- _EXERCISE GOAL_
Pick up the forum thread below about spam private messages from goldtvcasting at the point where it stops, and keep it going.

Start of GIVEN TEXT

# Anyone else received spam PM's from Goldtvcasting?



## macfixer01 (Jul 2, 2013)

goldtvcasting said:


> WANTED: ADVENTURE SEEKING GOLD HUNTERS IN THE LAST FRONTIER!!!!
> 
> Are you up for taking the gold adventure of a lifetime?
> 
> ...





FYI, I got this spam PM from someone calling themselves goldtvcasting who apparently just joined the forum today.

macfixer01


----------



## jimdoc (Jul 2, 2013)

macfixer01 said:


> goldtvcasting said:
> 
> 
> > WANTED: ADVENTURE SEEKING GOLD HUNTERS IN THE LAST FRONTIER!!!!
> ...



They spammed the forum multiple times earlier today.

Jim


----------



## philddreamer (Jul 3, 2013)

I also recieved their "invitation"...


----------



## Lou (Jul 3, 2013)

Banned them yesterday when I saw all the reports.


----------



## g_axelsson (Jul 3, 2013)

I always get impressed when a company have a gmail account... 'nuff said!

:mrgreen: 

Göran


----------



## macfixer01 (Jul 4, 2013)

Lou said:


> Banned them yesterday when I saw all the reports.




Thanks,
For future reference, is there a better way to report spam than reposting his message?


----------



## jimdoc (Jul 4, 2013)

macfixer01 said:


> Lou said:
> 
> 
> > Banned them yesterday when I saw all the reports.
> ...

End of GIVEN TEXT
Start of INFORMATION PROVIDED

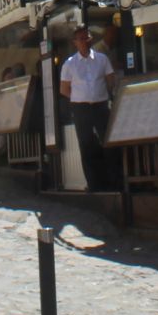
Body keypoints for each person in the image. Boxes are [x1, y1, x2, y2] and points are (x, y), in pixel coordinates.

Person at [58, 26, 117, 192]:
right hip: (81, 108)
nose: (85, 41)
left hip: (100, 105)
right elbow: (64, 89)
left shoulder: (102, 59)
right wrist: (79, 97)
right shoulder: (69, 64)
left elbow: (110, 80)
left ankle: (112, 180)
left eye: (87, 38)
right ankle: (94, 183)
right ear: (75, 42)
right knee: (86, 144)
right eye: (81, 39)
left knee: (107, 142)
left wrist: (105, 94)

End of INFORMATION PROVIDED
Start of INFORMATION PROVIDED

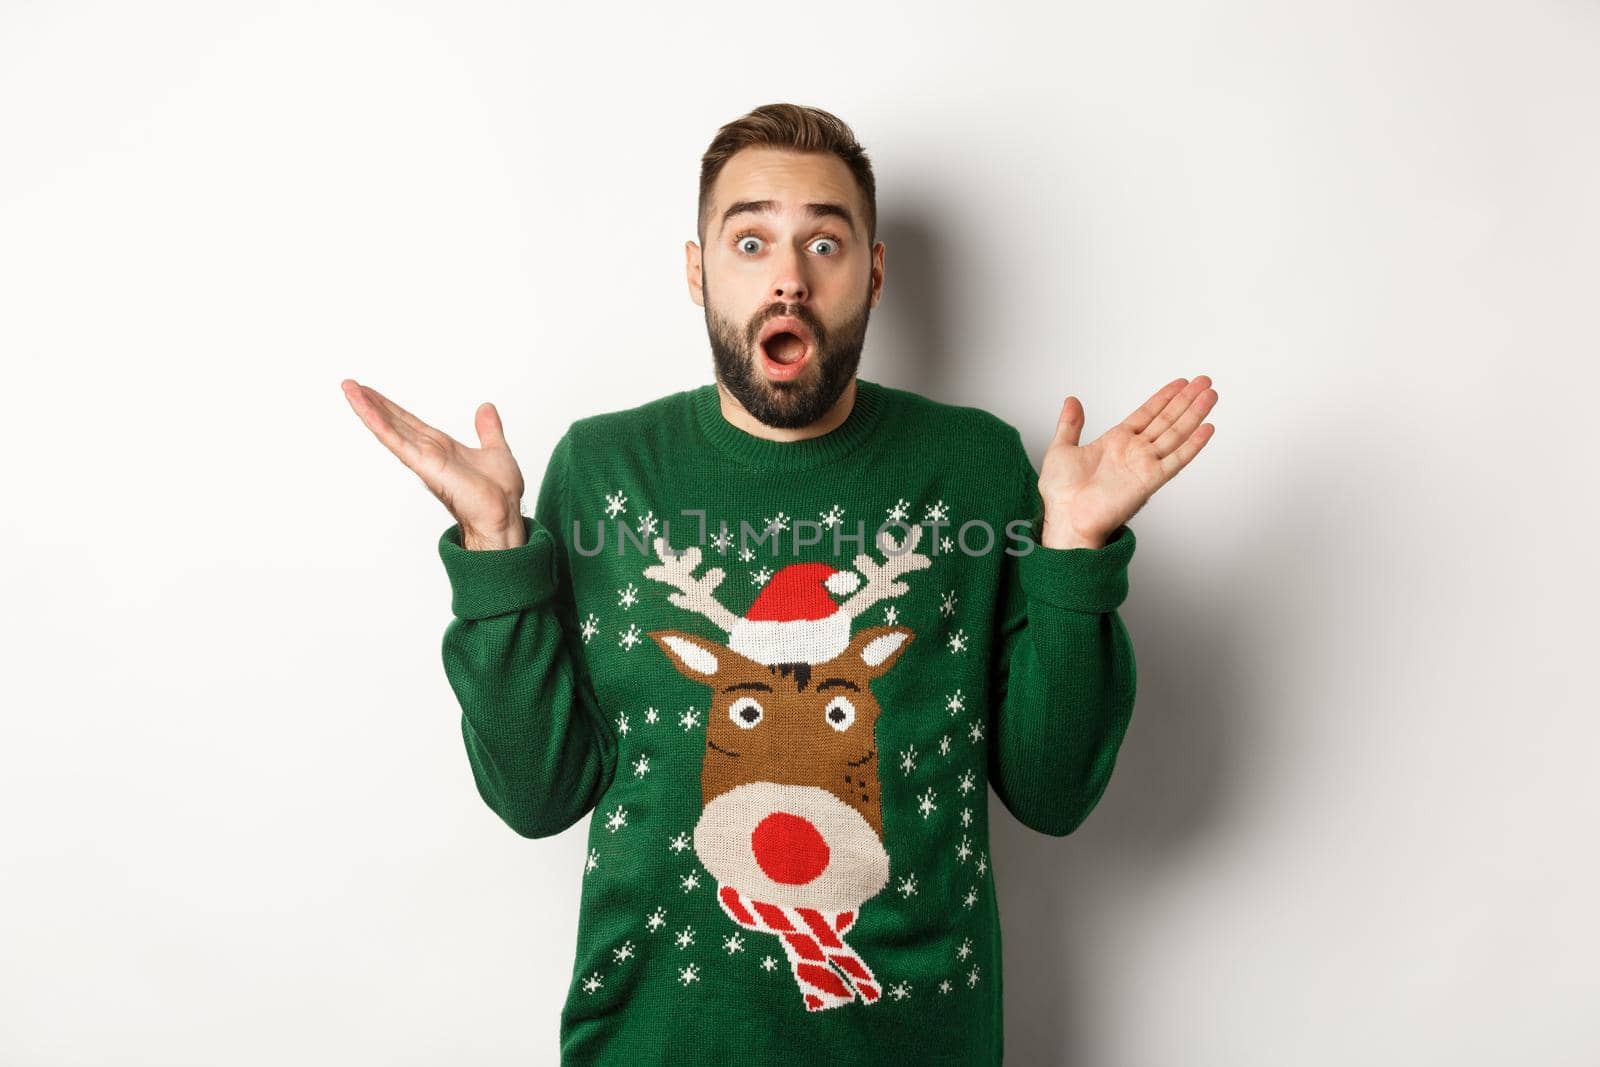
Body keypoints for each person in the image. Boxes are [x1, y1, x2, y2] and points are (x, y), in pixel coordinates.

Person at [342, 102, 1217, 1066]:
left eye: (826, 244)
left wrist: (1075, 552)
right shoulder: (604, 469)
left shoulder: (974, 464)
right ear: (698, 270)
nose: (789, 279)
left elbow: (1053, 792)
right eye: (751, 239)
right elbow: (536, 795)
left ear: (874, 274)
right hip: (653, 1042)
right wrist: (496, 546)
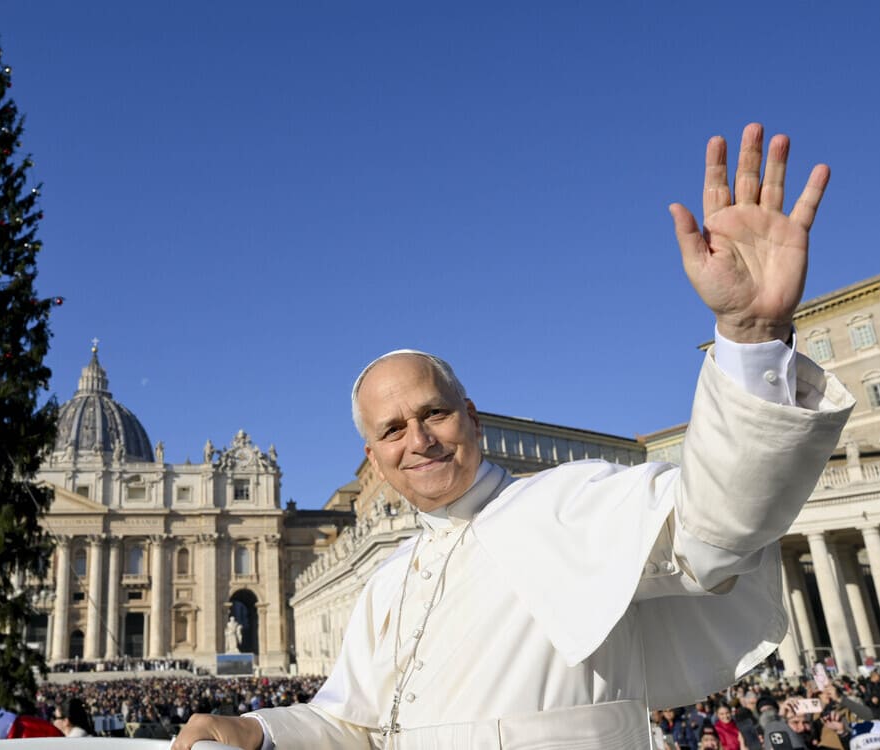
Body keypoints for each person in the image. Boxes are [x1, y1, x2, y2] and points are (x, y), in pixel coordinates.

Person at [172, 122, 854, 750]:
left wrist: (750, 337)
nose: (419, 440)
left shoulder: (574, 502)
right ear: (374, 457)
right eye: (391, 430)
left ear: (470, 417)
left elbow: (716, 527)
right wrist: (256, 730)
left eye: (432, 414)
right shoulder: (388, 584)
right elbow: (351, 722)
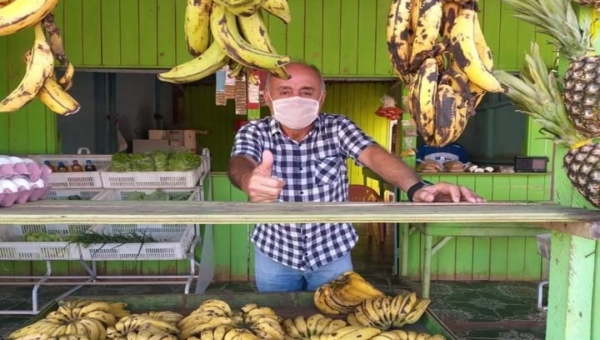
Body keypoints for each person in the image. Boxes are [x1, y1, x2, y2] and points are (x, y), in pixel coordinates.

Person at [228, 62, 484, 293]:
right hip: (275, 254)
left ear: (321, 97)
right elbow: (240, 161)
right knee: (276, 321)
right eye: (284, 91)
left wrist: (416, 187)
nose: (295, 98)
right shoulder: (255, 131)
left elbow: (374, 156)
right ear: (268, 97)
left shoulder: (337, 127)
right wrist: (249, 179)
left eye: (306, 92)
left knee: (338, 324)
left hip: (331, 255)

End of INFORMATION PROVIDED
Start of INFORMATION PROVIDED

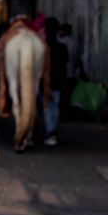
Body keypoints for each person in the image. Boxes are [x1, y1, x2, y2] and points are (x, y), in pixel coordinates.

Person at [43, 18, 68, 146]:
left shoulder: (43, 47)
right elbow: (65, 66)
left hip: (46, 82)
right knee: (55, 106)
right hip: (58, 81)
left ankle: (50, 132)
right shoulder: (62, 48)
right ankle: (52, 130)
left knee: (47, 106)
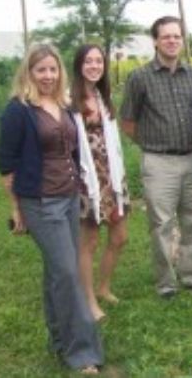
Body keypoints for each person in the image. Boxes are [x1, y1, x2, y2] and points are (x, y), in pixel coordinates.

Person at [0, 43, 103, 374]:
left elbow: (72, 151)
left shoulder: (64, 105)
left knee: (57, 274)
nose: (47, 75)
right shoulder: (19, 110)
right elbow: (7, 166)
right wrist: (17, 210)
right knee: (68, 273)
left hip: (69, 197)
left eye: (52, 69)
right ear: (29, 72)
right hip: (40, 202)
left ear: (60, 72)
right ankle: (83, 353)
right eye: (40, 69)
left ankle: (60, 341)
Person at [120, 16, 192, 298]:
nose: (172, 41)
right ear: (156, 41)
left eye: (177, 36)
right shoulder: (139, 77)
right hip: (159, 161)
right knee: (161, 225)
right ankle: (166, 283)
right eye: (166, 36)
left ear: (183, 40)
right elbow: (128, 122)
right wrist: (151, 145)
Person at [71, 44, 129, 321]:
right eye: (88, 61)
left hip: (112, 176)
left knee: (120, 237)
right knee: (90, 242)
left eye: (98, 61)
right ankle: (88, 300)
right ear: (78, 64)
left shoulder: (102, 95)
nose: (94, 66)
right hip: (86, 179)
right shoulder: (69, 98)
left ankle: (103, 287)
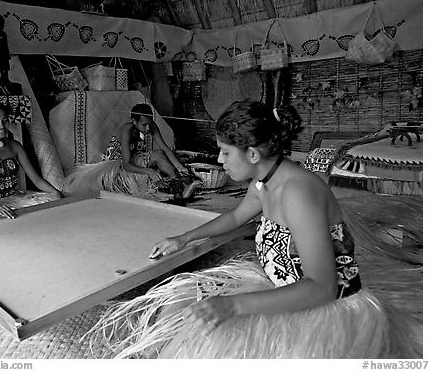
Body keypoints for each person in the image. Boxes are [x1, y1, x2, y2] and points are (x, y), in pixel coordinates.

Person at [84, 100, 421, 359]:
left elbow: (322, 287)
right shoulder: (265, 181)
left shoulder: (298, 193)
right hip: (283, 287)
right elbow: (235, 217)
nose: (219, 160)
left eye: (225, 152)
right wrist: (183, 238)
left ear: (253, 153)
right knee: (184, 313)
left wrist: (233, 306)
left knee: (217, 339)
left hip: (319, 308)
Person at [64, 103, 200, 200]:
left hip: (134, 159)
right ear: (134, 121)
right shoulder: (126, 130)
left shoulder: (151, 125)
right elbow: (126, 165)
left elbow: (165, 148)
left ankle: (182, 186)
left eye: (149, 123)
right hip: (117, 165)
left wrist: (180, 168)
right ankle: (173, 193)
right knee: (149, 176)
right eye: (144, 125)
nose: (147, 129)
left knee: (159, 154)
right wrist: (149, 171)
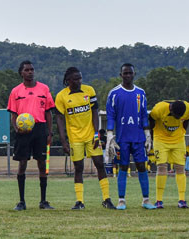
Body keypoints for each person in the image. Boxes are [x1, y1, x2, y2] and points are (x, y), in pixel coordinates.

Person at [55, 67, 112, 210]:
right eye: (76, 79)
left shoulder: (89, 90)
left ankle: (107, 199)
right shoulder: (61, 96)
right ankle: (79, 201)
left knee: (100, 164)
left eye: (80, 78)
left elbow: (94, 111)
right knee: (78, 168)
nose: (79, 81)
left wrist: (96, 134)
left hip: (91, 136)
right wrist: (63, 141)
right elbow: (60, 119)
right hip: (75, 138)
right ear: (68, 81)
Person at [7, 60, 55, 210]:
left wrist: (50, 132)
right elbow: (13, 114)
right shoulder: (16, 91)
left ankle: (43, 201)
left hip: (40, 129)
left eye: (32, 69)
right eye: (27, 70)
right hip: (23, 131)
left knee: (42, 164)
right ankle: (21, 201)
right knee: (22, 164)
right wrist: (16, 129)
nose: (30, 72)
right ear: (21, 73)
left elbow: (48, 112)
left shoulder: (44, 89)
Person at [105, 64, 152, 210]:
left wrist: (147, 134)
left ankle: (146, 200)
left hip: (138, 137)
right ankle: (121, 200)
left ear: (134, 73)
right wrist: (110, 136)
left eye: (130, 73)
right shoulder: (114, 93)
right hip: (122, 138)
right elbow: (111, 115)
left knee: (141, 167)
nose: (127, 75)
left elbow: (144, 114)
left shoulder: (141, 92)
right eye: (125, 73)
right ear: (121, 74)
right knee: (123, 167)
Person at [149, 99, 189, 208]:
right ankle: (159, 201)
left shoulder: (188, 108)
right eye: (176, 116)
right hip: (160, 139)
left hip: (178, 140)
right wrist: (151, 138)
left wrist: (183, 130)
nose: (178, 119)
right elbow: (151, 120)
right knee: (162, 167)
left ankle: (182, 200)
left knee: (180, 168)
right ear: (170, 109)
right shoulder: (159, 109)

End of INFORMATION PROVIDED

- _EXERCISE RESPONSE_
You could edit out the email address, reposting that kind of helps him out.

I just checked and the red exclamation point to report spam is in the lower right hand corner in private messages also.

Jim


----------



## Harold_V (Jul 5, 2013)

jimdoc said:


> You could edit out the email address, reposting that kind of helps him out.


Done! And----I agree. If I don't delete the entire thread/post, I ensure their link isn't functional. It no longer is. 

Harold


----------



## macfixer01 (Jul 6, 2013)

jimdoc said:


> macfixer01 said:
> 
> 
> > Lou said:
> ...




Ok thanks Jim. Removing his address would be a good idea. Also I checked again and fwiw, I have no red exclamation point either at the Inbox level or with the message open either. Maybe it's something different with my browser (Safari)?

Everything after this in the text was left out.